Fator decisivo para tal evolução da situação é como as
massas reagiriam ao caos social. Não se pode descartar a hipótese de que um
descontentamento geral se misture à anomia já instalada nas periferias das
metrópoles, que, embora de difícil assimilação pelas elites intelectuais (liberais
e socialistas) – tendentes a traduzí-la como questão ética –, segue
sendo vivenciada pela população sitiada como desafio à sobrevivência,
a exigir solução de força (desarmamento) sob os auspícios da lei, que, não
acontecendo, escancara as portas para o puro arbítrio da força
ilegal, alimentada pelas facções bolsonaristas. Em tal contexto, a
politização da crise pela extrema direita poderia catalizar o desejo geral
de estabilização e ordem, o que praticamente forçaria uma ação convergente por
parte do Alto Comando das FFAA, embora ainda dentro da lei (GLO).
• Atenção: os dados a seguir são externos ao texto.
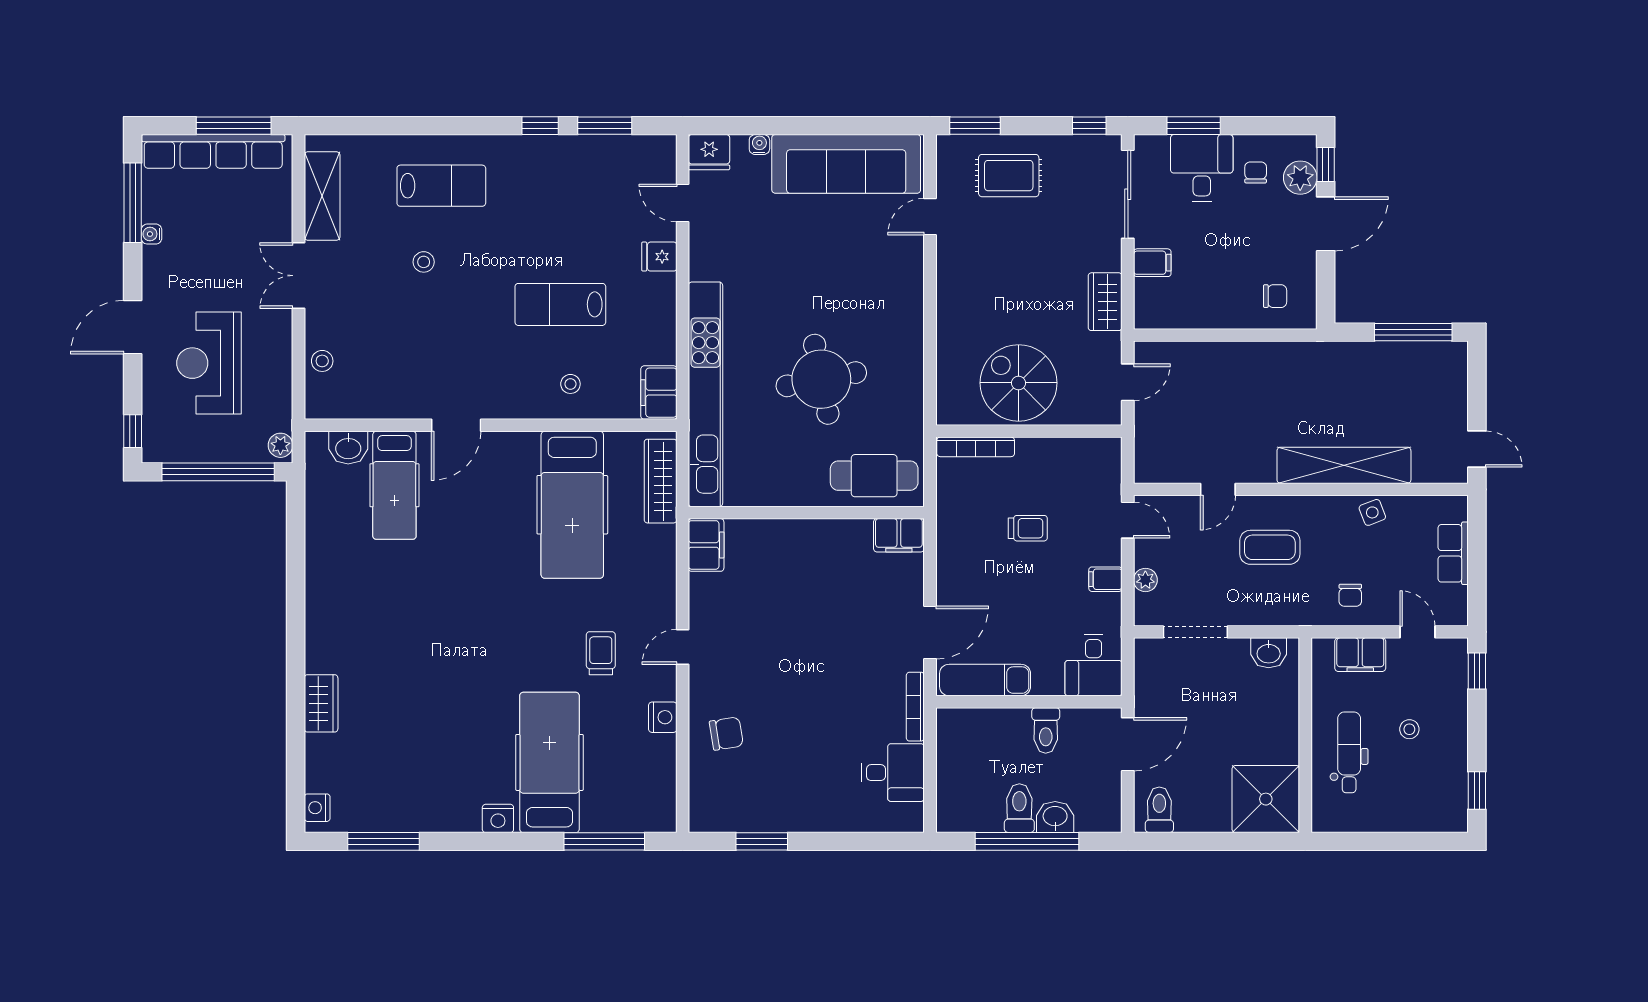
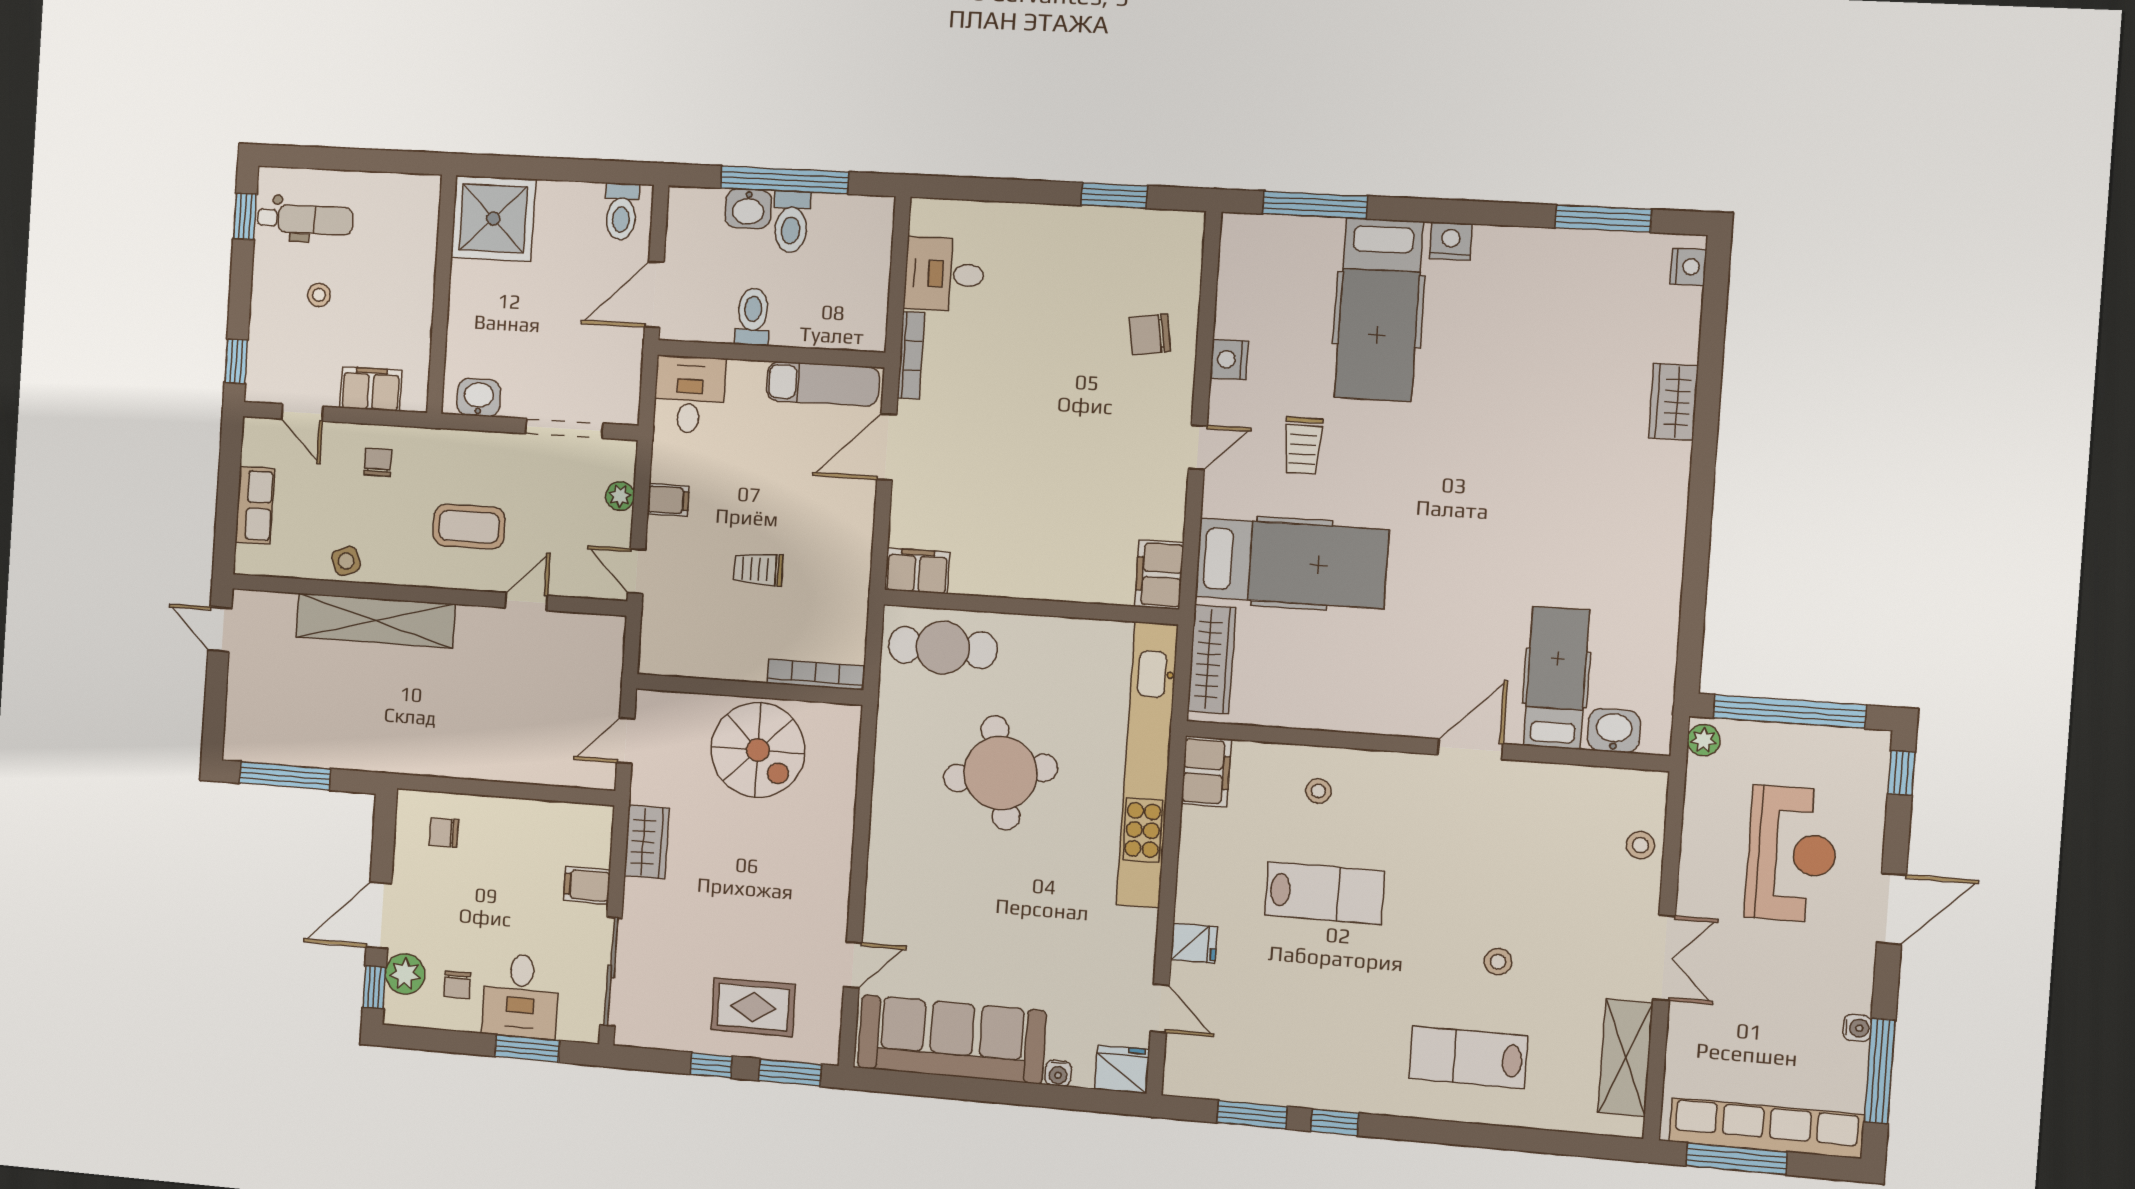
window: (1089, 126) -> (711, 1065), moved
hospital bed: (572, 505) -> (1292, 563), moved, turned 90
dental chair: (1349, 752) -> (305, 219), moved, turned -90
Tudo isto nos coloca questões para muito além da ideia
de resistência democrática experimentada nos anos 1960-1970, ideias
que fossem capazes de neutralizar a perspectiva tutelar dos militares sobre a
República, perspectiva esta que é a pedra angular do intervencionismo
militar desde 1889 e que teve no Gen. Góis Monteiro, nos idos de 1930, um
arguto articulador que a traduzia como a expressão institucionalizada
da nacionalidade, em cuja sombra poderiam “se organizar as demais forças
da nacionalidade”[ii].
À rigor, na posologia deste velho remédio, Bolsonaro
não teria lugar, mas tampouco estaríamos à salvo de seus conhecidos efeitos
colaterais. O mais sábio, à luz da história, seria reconhecer tais riscos e
buscar evitá-los pela franca assunção da crise de nossa democracia
(clientelista), articulando, sob o signo da reconstrução nacional, uma saída
democrático-desenvolvimentista para a crise em diálogo com os militares.
De novo, pode não ser o ideal, mas é o que nos cabe em
meio aos perigos que se avizinham.
*Hamilton Garcia de Lima, Cientista Político,
UENF/DR[iii])
[i] Forças
Armadas e Política no Brasil, ed. Todavia/SP, 2019.
[ii] Apud Carvalho,
p. 120.
[iii] Universidade
Estadual do Norte-Fluminense/Darcy Ribeiro.